Он отпустил ее руку. Юстейсия погладила его по волосам и тихо сказала:
– Этого не потребуется вовсе, Брек. Конечно, я молюсь о тебе. Конечно, я всегда думаю о тебе с любовью. Теперь ложись в постель. Доктор сказал, что тебе надо есть каждые четыре часа, а сейчас уже два ночи. В последние дни тебе стало лучше, и я надеюсь, что завтра ты почувствуешь себя здоровым и мы всей семьей сможем хорошо провести время, перед тем как дети отправятся на пикник.

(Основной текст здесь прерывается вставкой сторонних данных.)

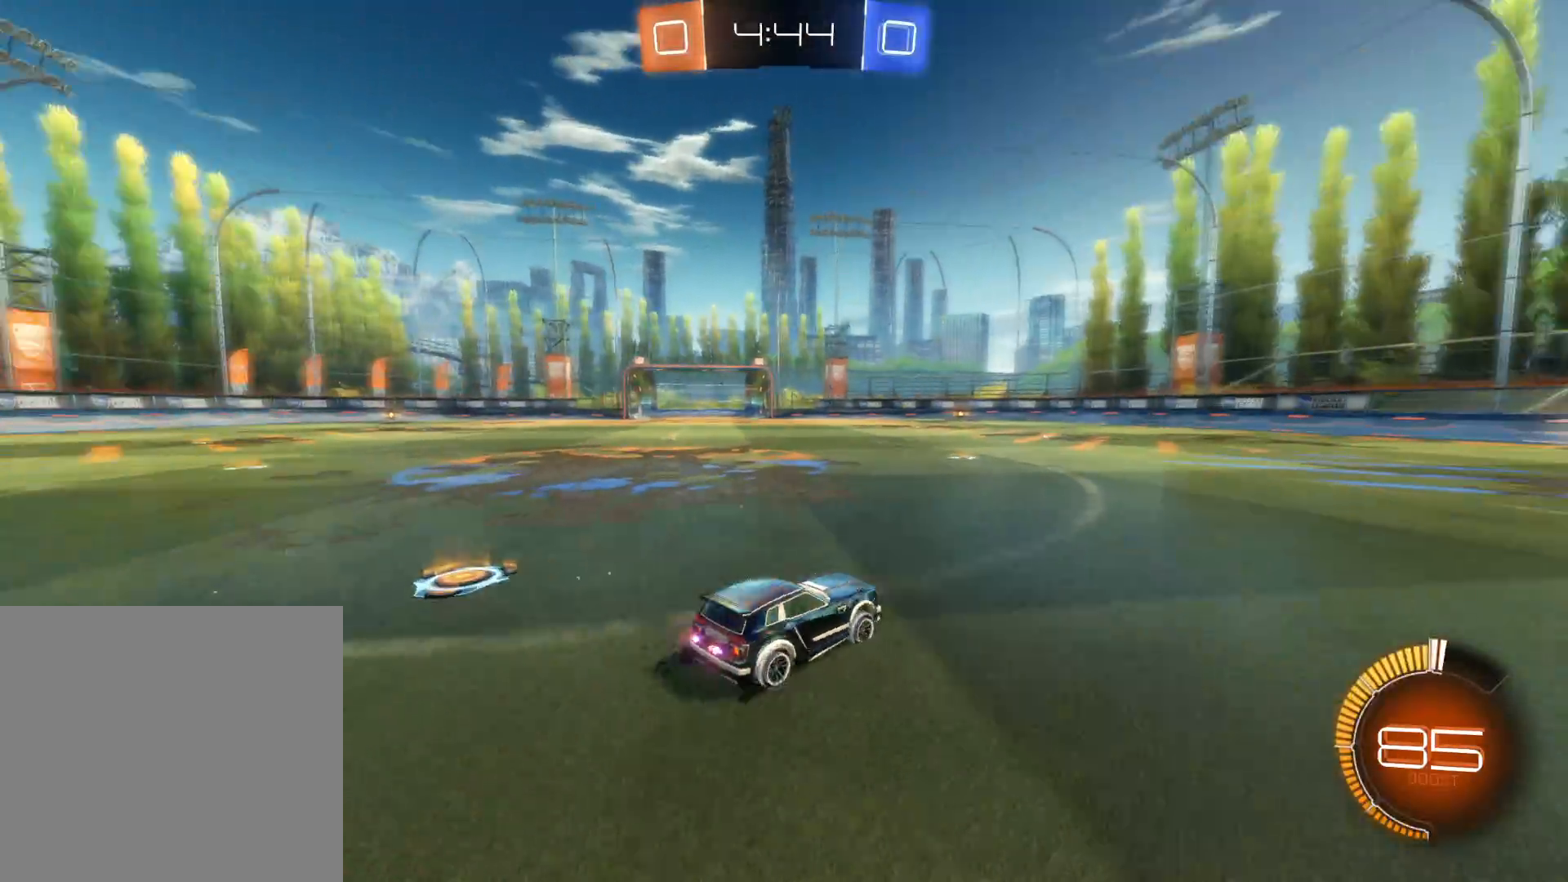
{"dt_ms": 500, "buttons": ["TRIANGLE", "R2"], "left_stick": "center", "right_stick": "center", "events": [[100, "TRIANGLE", "up"], [250, "CIRCLE", "down"], [300, "left_stick", "center"], [383, "CIRCLE", "up"], [466, "TRIANGLE", "down"]]}
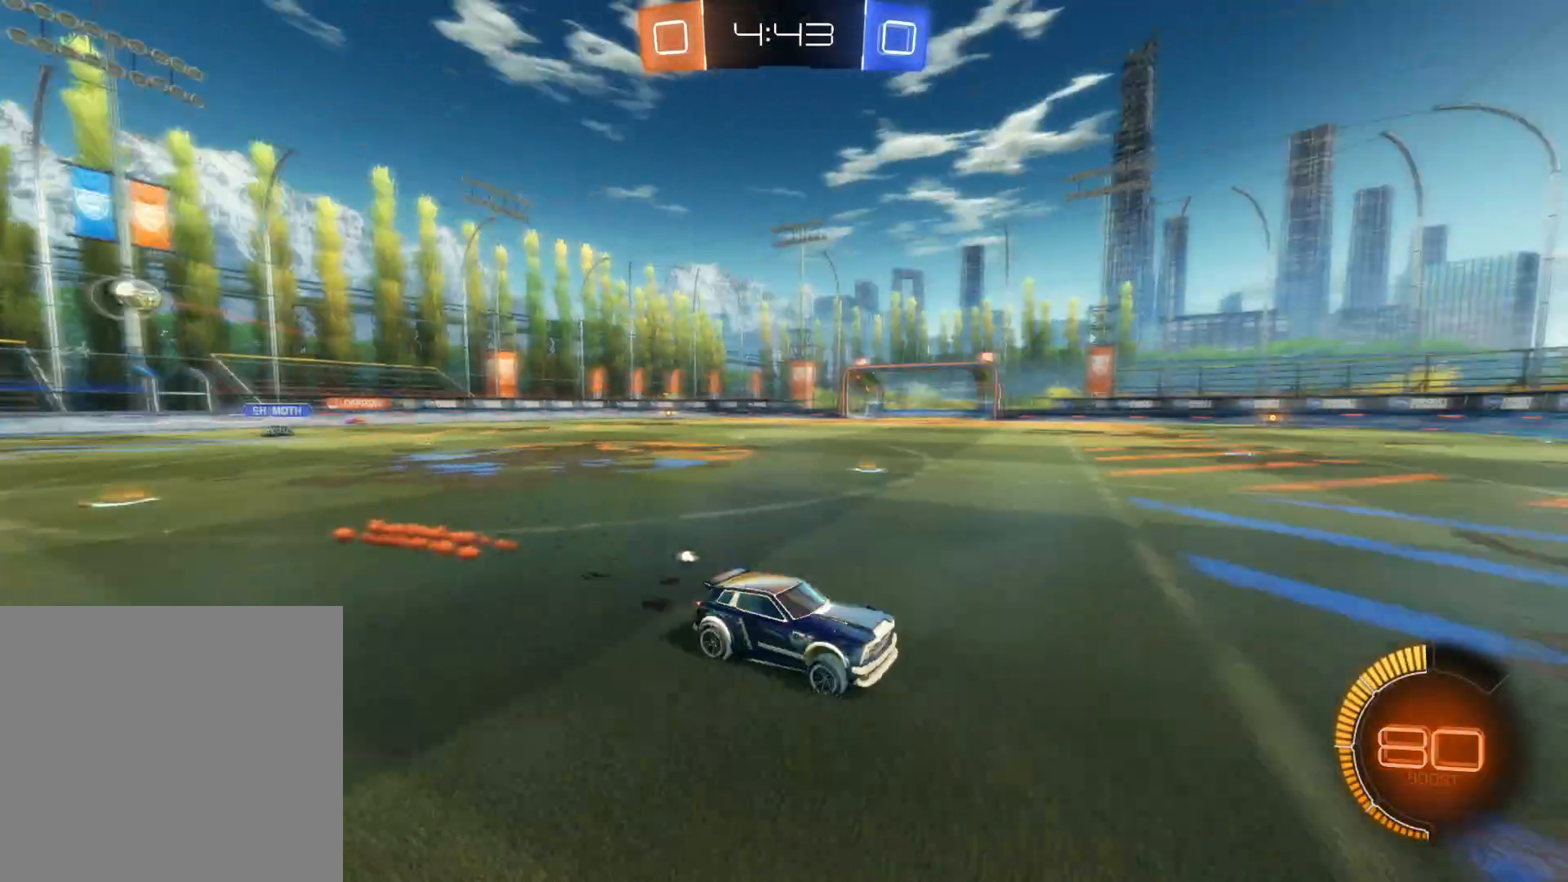
{"dt_ms": 500, "buttons": ["TRIANGLE", "R2"], "left_stick": "left", "right_stick": "center", "events": [[50, "TRIANGLE", "up"], [400, "left_stick", "left"], [500, "TRIANGLE", "down"]]}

Сердце громко колотилось. Юстейсия укрыла мужа одеялом и, поцеловав в лоб, ушла на кухню подогреть на огне ячменную кашу. Потом, прихватив небольшое блюдечко для себя, она вернулась в комнату с оловянной миской в руках.
– Спасибо, Стейси, – впервые поблагодарил Лансинг. – Ты тоже будешь есть кашу?
– О, я всегда уворовываю у тебя немного. Каша всем полезна.
Они медленно ели в молчании.
– Ты бываешь счастлива, Стейси?
– Да, часто.
– Отчего?
– Оттого что я жена и мать.
Перехватив его взгляд, Юстейсия засмеялась, и он тихо засмеялся в ответ.
– Стейси! Стейси, ты просто…
Она остановила его, положив руку ему на плечо.
– О, Брек, тебе ведь есть чем гордиться, а ты об этом даже не подозреваешь.
– Чем?
– Детьми!
Лицо у него потемнело. Он снова уткнулся в миску с кашей.
– Детьми! Ты знаешь, например, что Энн уже два года первая ученица в классе? А матушка Вероника говорит, что наша Фелисите самая одаренная ученица воскресной школы. Ее сочинение на латыни получило премию в Чикаго на «Состязании четырех штатов»[69].